▶ [Excerpted text]:
START

Farmers and Fisherfolks Day 2021

Farming and fishing are professions that require endurance—endurance that only our farmers and fisherfolk know.

VSU recognizes the role they play in bringing foods to our tables. And it is only right for their dedication to be acknowledged, to let them reap the rewards of their hard work.

The Ugmad Awards was established for this reason, an awarding ceremony that’s part of the annual Farmers and Fisherfolks’ Day in celebration of the 97th VSU Founding Anniversary.

The program was held on April 28, 2021, where farmers and fisherfolks’ associations from across Leyte were invited to a video conference for the awarding of the most outstanding farmers and fisherfolk.

There were a total of six categories for the farmers, fisherfolks, and farmers’ and fisherfolks’ associations to enter. These categories highlighted their contributions to agriculture and fishery.

The categories were as follows: Outstanding Vegetable Farmer, Outstanding Fisherfolk or Aquaculturist, Best Agri-Tourism Farm, Outstanding Fisherfolks Association, Outstanding Farmers’ Association, and Outstanding Farmer Entrepreneur.

Outstanding Vegetable Farmer

Rodelina R. Bucal

Circumstances were uncertain for vegetable farmer Rosalina Bucal when she first started her venture into vegetable farming.

Rosalina started small by renting three lots where she could plant vegetables used to cook Filipino dish “pinakbet,” like ampalaya, kalabasa, okra, batong, and talong. She had little experience in farming and received no formal training.

Her firm faith in her work pushed her to persevere because she knew she would eventually profit from it.

She owes her success to the first training she was invited to in Palo, Leyte by the Department of Agriculture (DA). The training was on Good Agricultural Practices (GAP) and organic farming which Rosalina uses to this day.

This helped the success on her farm and allowed her to send her children to school and finish their degrees in VSU.

Outstanding Fisherfolk or Aquaculturist

Mateo P. Villanueva

“If you give a man a fish, you feed him for a day. If you teach a man to fish, you feed him for a lifetime.”

Mateo Villanueva's life is parallel to this proverb for he is a man who literally fishes in order to earn and to make a living.

He was originally a rice farmer, but unfortunately, his income from this livelihood often fell short in meeting his and his family’s needs.

Mateo became a member of the Ormoc City Fishpond Operators Association (OCFOA) where he is respected by his colleagues for his innovation and resourcefulness in aquaculture.

He feeds his tilapia fingerlings with food that he plants on his own. This gave him a good quality harvest of Tilapia in the market and enabled him to operate several modules of tilapia ponds as an outstanding livelihood project.

Mateo learned as he went along with his journey as an aquaculturist.

His eight-module tilapia cages enabled him to harvest more than 400 kilos making him earn up to P60,000 annually.

His success encouraged him to convert more of his rice farm into ponds for tilapia.

Now, he advocates for tilapia culture as a source of income. And he looks forward to the community he belongs in to also see value and money in becoming an aquaculturist.

END

▶ [Short exercise]: Write the next part of the article on VSU's Farmers and Fisherfolks Day 2021 awards, starting after its final paragraph.

▶ [Record set]:
START

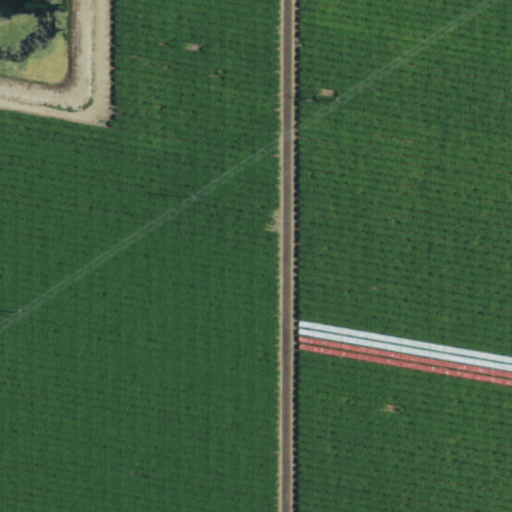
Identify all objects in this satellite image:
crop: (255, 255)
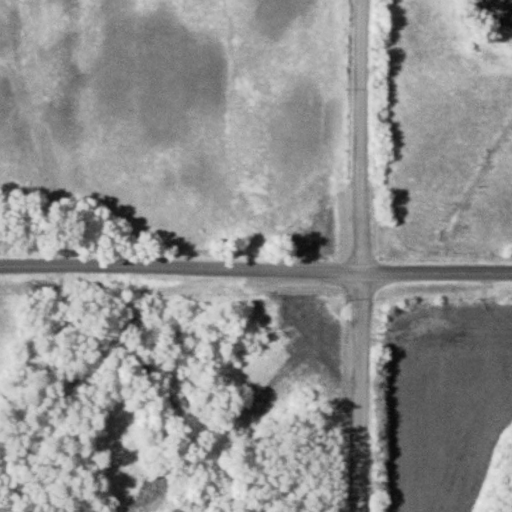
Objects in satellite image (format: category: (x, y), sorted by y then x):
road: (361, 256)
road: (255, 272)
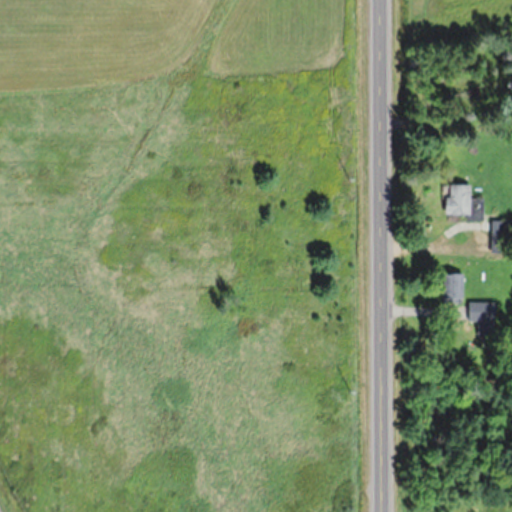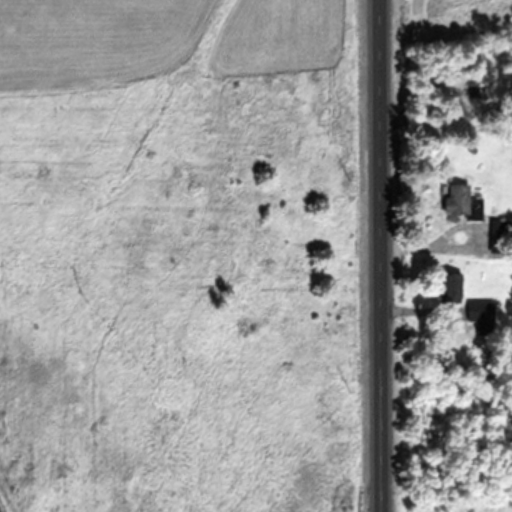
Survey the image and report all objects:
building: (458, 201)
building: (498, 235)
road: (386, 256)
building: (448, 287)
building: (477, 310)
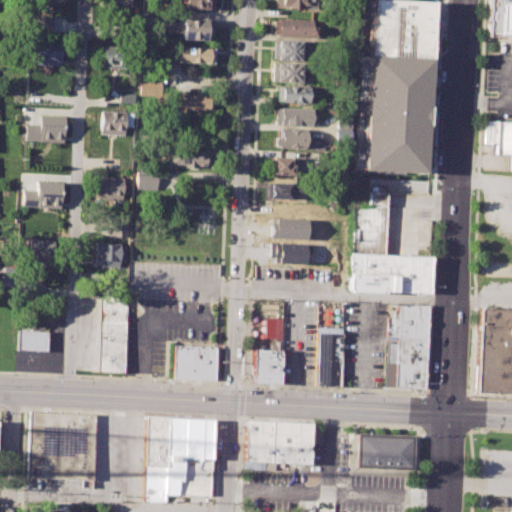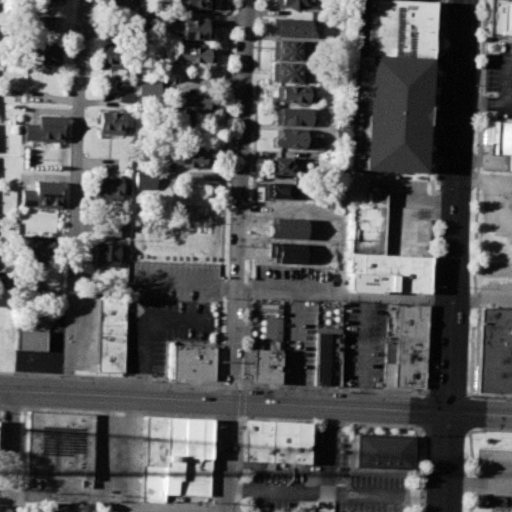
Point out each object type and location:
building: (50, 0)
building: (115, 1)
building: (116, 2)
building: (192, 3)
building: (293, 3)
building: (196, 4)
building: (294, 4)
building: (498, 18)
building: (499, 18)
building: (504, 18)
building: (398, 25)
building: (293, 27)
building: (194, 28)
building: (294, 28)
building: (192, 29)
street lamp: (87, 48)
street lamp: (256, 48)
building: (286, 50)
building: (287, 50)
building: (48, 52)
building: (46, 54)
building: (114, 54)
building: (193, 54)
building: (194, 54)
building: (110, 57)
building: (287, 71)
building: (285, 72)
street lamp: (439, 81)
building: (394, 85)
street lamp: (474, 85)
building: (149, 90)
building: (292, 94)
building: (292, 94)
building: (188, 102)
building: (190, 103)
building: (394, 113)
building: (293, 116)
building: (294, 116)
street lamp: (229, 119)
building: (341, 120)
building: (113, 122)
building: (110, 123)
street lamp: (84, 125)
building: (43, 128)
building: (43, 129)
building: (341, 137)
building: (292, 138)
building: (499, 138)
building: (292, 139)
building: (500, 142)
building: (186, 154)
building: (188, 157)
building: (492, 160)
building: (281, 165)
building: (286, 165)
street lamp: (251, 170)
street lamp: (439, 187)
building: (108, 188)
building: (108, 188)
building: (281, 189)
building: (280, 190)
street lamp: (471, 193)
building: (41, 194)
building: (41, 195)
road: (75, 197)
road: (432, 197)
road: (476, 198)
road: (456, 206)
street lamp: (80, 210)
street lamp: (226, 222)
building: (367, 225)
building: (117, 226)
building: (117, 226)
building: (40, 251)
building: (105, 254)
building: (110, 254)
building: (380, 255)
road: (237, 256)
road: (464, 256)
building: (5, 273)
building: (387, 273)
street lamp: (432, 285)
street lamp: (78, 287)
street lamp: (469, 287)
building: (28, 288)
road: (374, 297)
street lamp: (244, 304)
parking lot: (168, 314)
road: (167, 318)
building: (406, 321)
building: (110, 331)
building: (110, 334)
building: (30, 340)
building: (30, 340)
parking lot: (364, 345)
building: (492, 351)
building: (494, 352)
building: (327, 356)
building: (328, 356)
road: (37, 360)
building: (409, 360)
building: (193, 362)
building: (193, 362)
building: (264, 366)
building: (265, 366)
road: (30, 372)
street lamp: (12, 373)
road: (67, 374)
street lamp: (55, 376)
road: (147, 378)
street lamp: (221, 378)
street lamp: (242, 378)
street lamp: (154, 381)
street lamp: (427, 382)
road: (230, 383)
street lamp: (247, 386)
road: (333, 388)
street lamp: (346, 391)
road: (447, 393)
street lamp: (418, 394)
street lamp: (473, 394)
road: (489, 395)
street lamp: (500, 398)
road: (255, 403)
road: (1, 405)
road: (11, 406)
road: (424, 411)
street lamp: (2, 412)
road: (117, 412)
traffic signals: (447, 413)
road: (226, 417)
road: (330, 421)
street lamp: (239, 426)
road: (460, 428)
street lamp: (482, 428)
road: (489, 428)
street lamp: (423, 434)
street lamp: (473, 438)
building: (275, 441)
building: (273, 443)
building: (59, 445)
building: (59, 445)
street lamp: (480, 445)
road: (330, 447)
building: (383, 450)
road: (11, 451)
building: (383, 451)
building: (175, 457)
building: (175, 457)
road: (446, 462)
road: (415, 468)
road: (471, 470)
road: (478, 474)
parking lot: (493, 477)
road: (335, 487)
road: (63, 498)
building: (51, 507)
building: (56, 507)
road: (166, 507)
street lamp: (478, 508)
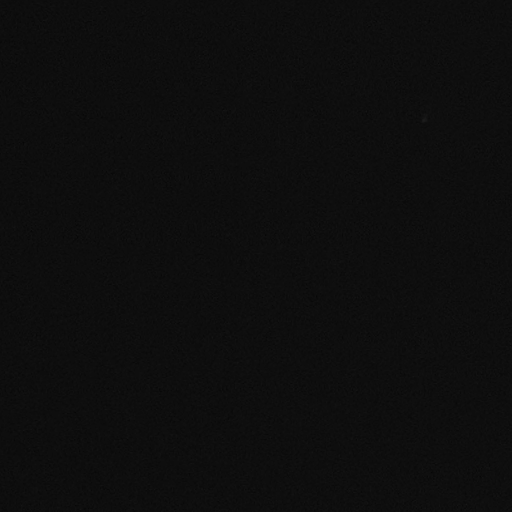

END
START

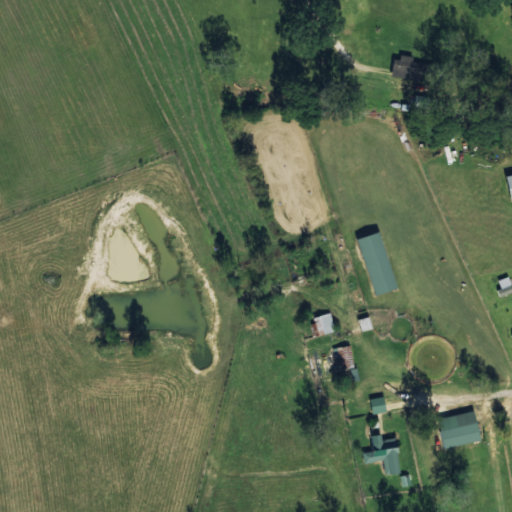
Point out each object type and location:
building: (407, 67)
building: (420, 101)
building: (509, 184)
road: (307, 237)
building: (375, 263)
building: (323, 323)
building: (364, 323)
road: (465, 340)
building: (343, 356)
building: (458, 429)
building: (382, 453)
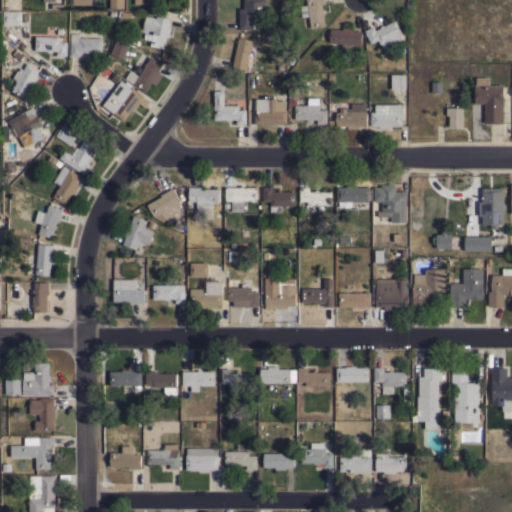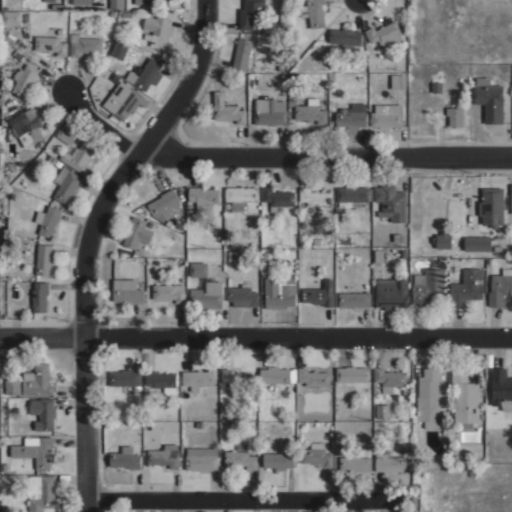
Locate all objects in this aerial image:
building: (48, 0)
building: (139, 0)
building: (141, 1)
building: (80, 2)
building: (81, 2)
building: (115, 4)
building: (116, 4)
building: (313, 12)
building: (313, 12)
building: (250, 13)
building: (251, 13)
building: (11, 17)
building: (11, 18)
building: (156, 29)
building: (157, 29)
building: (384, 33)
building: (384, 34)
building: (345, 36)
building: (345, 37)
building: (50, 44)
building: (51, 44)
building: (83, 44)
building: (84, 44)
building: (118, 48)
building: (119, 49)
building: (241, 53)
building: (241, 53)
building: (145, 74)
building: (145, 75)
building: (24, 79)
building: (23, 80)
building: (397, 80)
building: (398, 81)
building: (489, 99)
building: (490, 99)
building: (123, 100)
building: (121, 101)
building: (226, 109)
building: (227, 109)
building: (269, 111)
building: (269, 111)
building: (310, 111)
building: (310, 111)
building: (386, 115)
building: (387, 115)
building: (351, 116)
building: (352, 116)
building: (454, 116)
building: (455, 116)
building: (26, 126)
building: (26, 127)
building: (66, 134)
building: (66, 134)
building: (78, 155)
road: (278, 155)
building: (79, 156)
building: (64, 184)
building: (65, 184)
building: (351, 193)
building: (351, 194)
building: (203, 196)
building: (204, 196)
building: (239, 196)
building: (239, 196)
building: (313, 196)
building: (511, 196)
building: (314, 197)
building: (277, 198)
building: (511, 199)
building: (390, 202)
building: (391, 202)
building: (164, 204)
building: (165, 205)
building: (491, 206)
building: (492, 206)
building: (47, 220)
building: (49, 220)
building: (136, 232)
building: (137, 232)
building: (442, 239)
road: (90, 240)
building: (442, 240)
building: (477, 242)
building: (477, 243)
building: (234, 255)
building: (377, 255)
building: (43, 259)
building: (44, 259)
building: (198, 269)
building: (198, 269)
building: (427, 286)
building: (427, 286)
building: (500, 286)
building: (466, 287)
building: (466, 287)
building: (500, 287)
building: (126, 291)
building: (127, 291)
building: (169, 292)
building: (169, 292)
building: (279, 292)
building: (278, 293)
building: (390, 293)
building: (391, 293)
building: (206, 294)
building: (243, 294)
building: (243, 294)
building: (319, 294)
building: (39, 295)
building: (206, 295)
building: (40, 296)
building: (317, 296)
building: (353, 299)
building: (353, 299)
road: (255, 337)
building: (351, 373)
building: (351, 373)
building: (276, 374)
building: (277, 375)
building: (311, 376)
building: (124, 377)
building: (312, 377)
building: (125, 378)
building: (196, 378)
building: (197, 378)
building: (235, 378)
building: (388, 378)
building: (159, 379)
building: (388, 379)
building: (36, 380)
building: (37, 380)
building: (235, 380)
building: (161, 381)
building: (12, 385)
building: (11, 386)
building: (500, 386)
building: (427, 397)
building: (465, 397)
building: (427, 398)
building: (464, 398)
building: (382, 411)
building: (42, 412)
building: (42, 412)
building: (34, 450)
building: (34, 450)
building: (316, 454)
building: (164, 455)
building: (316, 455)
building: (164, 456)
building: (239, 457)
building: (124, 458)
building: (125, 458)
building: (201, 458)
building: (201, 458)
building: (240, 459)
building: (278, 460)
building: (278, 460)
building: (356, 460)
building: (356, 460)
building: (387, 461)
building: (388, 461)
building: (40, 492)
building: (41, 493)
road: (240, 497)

END
START

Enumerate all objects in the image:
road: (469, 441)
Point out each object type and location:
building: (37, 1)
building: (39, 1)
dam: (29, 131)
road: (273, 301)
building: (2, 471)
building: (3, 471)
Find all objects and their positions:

END

▶ [Exercise answer]:
Best Agri-Tourism Farm

Juanito Eco-Farm School for Practical Agriculture

The Juanito Eco-Farm School for Practical Agriculture (JEFSPA) was established back in 2017 as a learning site for the Agricultural Training Institute (ATI) and what started as a place for learning transformed into an agriculture haven for those who love farming.

JEFSPA became an eco-farm tourism site that welcomed guests and visitors who wanted to learn more about farming while also having fun.

Some of the many recreational activities it offered were freshwater fishing, “koi” feeding, rice planting, tractor driving, bird watching, firefly watching, and outdoor sports such as wall climbing, river trekking, and swimming.

Most importantly, the agri-farm tourist attraction was a place where neighboring farmers in Montebello, Kananga, Leyte could sell their produce.

JEFSPA continues to improve its services to farm guests and visitors by creating more enjoyable and exciting packages for great customer services. Its motto is to make its guests and visitors go home happy, satisfied, and educated.

Outstanding Fisherfolks Association

Ormoc City Fishpond Operators Association

Unity and commitment towards a common goal can make or break an organization. Luckily for the Ormoc City Fishpond Operators Association (OCFOA), their members were in solidarity with a goal.

OCFOA members converted their low-yield rice fields to freshwater ponds to culture Tilapia. This livelihood required minimal use of chemical fertilizers and synthetic inputs giving the members of the association more opportunities to profit.

They always looked out for each other and this collective attitude helped them in increasing each of their member’s income.

Before there were members whose fishponds had dried up and the organization took an initiative, as a group, to help those who had the problem. They tackled any challenge that came their way together and it was their unity that helped them succeed.

They used the profit they earned to process their harvested fish. OCFOA now has a variety of flavors of dried tilapia which they call tilanggit or boneless tilapia.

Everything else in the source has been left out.